Washington Post covers Khinalig village
By Laman Ismayilova
The Washington Post has published an article about impressions of a traveler journalist James Patterson, who is based in Portugal, following his visit to Khinalig village.
In his article, James Patterson speaks about picturesque Guba region.
"Northern Azerbaijan is a part of the world defined by isolation. The Caucasus Mountains are high and terrible, and they are full of caves for gnomic tribes and nomads to hide in. It was an unconquerable land and remains divided into pockets of separate and singular cultures. In an area roughly the size of West Virginia, there are some two dozen languages, most of them unique to villages that spent centuries isolated from the rest of the country and each other.
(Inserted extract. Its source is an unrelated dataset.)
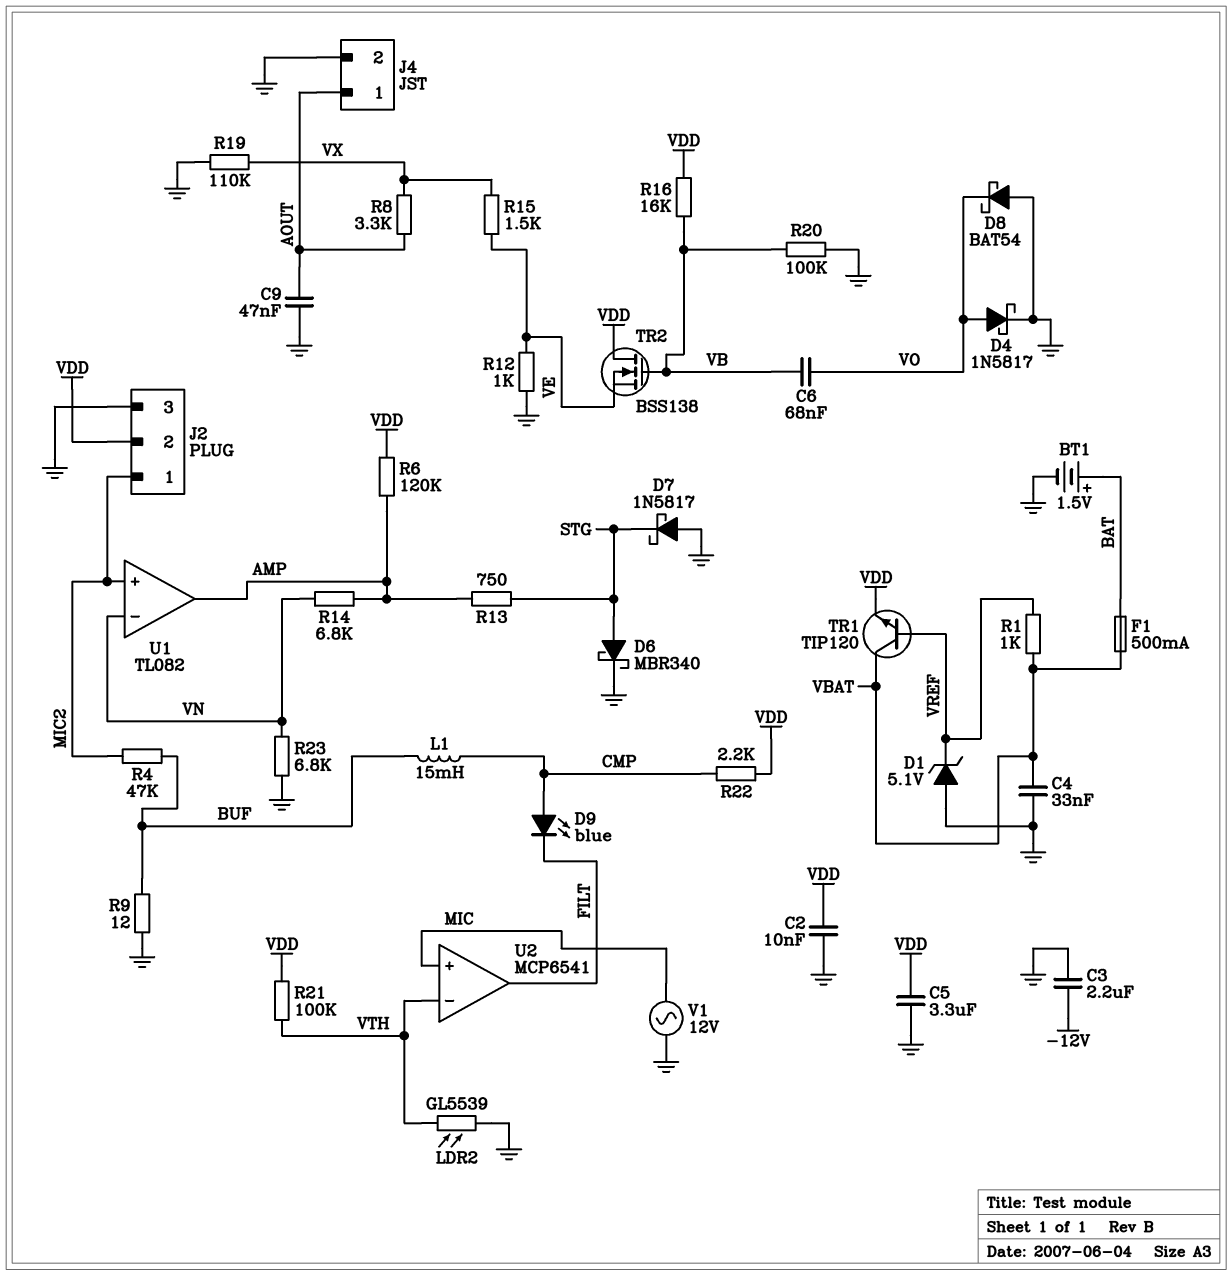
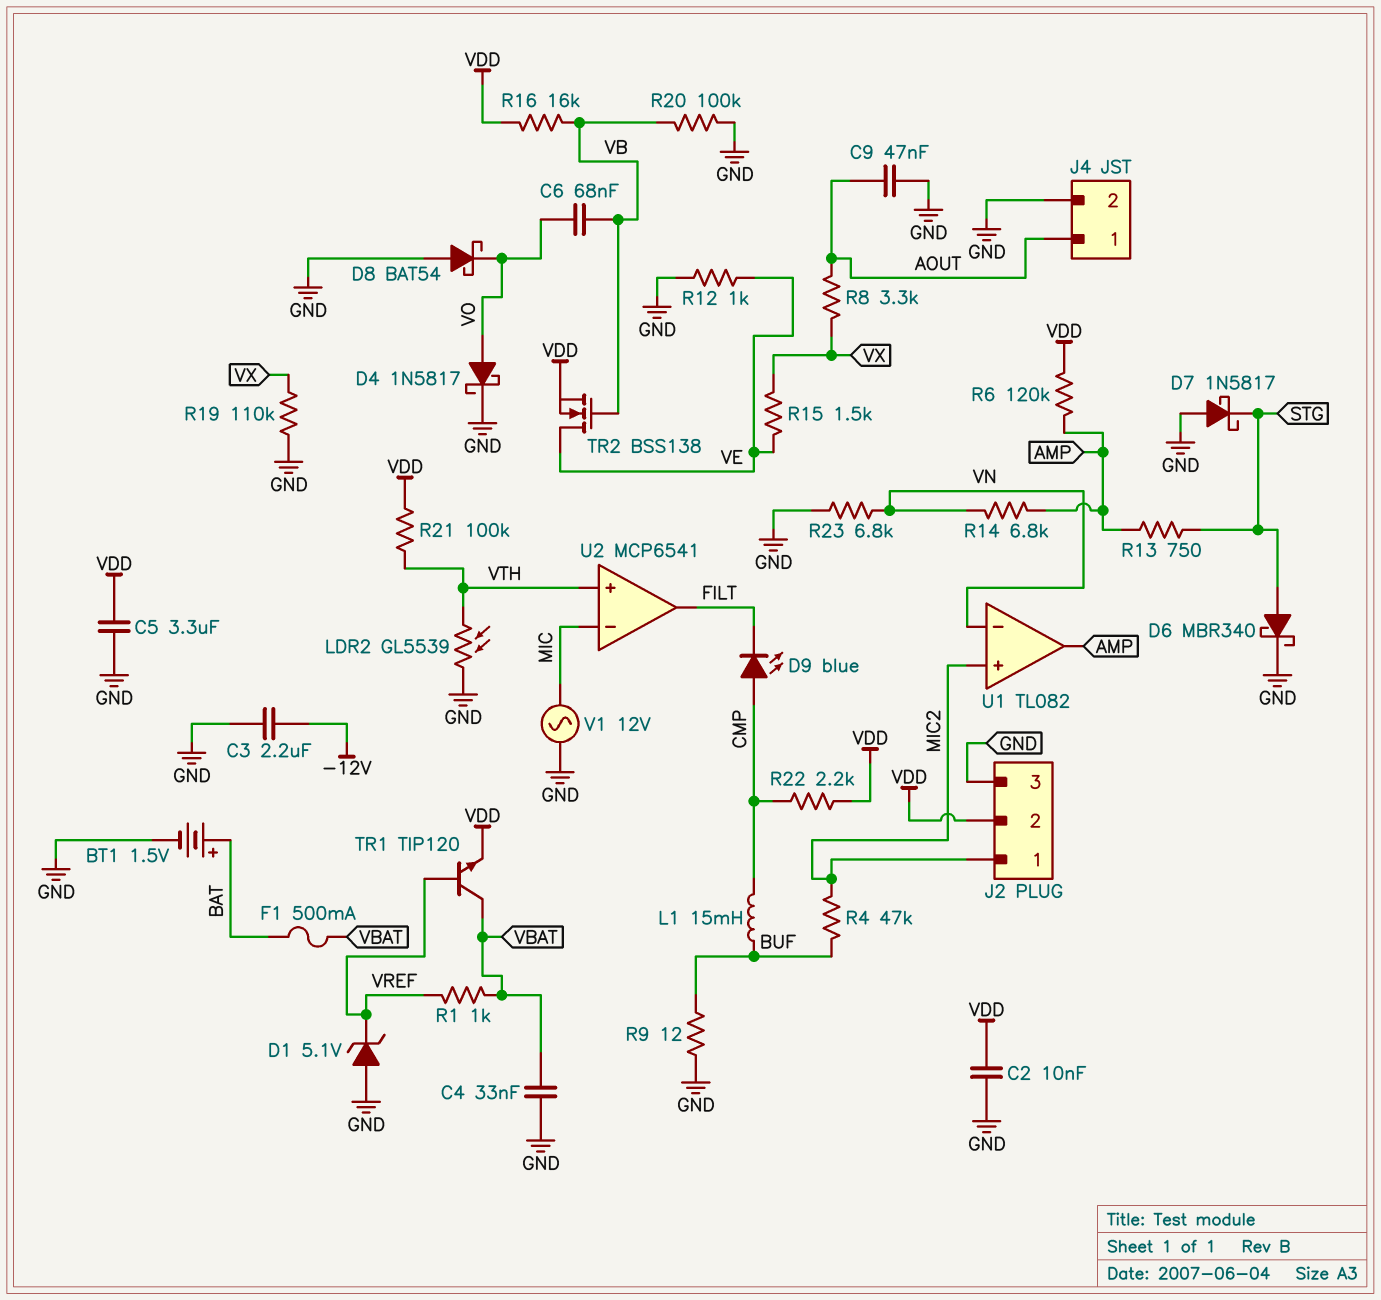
TR2: NMOS BSS138 (G VB, D VDD, S VE) -> NMOS BSS138 (G VB, D VE, S VDD)
U2 pin in+: MIC -> VTH
U2 pin in-: VTH -> MIC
Not only Khinalig but also the settlements of Buduq, Qriz, Cek, Tsakhur and Nij, to name but a few, speak their own language. The world, however, always finds a way in," the author wrote.
The author of the article focuses on the developed transport and tourism infrastructure of these places.
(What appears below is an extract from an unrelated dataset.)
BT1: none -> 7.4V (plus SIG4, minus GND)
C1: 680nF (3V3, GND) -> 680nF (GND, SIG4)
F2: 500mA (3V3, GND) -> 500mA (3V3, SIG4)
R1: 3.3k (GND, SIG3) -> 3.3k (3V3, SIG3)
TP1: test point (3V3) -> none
"Now UNESCO World Heritage status looms for Khinalig, and the Azerbaijani tourism sector is rapidly promoting it as one of the country’s many hidden gems. Some worry that the creeping modernism threatens the historical essence of these villages, that they were better off isolated at the end of an impassable road," he wrote.
Notably, Khinalig has a population of about 2,000, who speak the Khinalig language. This language is classified as "severely endangered" by UNESCO's Atlas of the World's Languages in Danger.
In 2020, the Khinalig State Cultural-Architectural and Ethnographic Reserve was included in UNESCO's Tentative List.
The document was submitted to the organization by Azerbaijan's National Commission for UNESCO.
According to the rules set by the UNESCO World Heritage Committee, State Parties should submit their Tentative Lists, properties which they consider to be cultural and/or natural heritage of outstanding universal value and therefore suitable for inscription on the World Heritage List.
They prepare their Tentative Lists with the participation of a wide variety of stakeholders, including site managers, local and regional governments, local communities, NGOs and other interested parties and partners.
In 2020, Khinalig was included in the preliminary list of UNESCO World Heritage Sites called "medieval mountain village".